• [Directive]: Precisely the lines from the one with "оборота не так" through the end of the data, both included, must make up the response, each restated word for word.

• [Data records]:
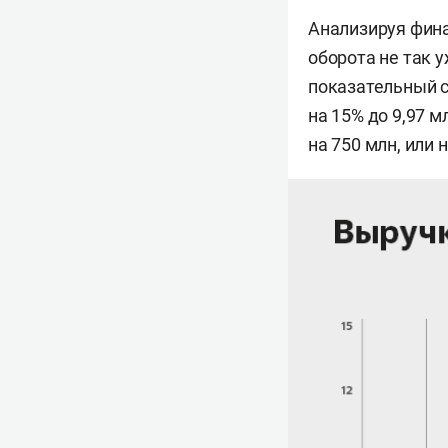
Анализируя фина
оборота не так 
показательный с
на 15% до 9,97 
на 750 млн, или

• [Response for this exercise]:
оборота не так 
показательный с
на 15% до 9,97 
на 750 млн, или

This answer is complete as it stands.